# Peeled shrimp



## sleepyluke (May 28, 2008)

I have been reading on here and attempting to surf fish while on our annual pilgrimage to Perdido Key for the past several years and I think last year I caught every catfish in the entire gulf of mexico. Anyway, I keep reading about the fresh peeled shrimp. I have used live, dead, frozen and all of the above shrimp, but have no clue on the peeled, out of curiosity or out of my surf fishing suck factor, why? Is there anything to it other than it seems to work? 

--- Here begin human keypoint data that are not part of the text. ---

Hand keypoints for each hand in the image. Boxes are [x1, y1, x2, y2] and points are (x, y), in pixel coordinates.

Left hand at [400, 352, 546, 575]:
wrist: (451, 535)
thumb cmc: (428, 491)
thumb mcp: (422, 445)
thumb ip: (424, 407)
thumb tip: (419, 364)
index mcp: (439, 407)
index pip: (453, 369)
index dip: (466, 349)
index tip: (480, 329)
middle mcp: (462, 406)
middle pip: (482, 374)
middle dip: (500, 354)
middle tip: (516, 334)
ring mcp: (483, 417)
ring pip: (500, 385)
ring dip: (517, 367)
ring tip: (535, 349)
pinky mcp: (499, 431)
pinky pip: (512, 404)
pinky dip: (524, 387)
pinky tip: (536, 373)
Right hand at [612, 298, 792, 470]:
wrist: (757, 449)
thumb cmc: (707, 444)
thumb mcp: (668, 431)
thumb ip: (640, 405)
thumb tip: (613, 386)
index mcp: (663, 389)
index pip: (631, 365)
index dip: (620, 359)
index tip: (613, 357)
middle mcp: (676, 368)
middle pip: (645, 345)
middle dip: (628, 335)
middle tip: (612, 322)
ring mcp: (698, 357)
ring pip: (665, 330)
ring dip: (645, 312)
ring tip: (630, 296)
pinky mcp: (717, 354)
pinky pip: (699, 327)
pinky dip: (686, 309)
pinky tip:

Last year my wife bought a "seafood" pack from wal mart that was frozen and had pieces of octopus, squid, shrimp and scallops I think, but best I remember, the other stuff was the only thing that caught something besides catfish. A few whiting and a couple of bluefish. I fully get the fresher the better theory, and am going to RUN to other areas now when I start catching the catfish, but what is the deal with the peeled vs shell on shrimp?

Thanks for all the help and tips on here


----------



## Snatch it (Feb 17, 2009)

Good question! I think it enhances the smell factor?? Just my guess...


----------



## sniperpeeps (Mar 5, 2011)

Snatch it said:


> Good question! I think it enhances the smell factor?? Just my guess...


+1 Releases more scent and it helps that the small hooks go into the fish lip instead of the shrimp shell.


----------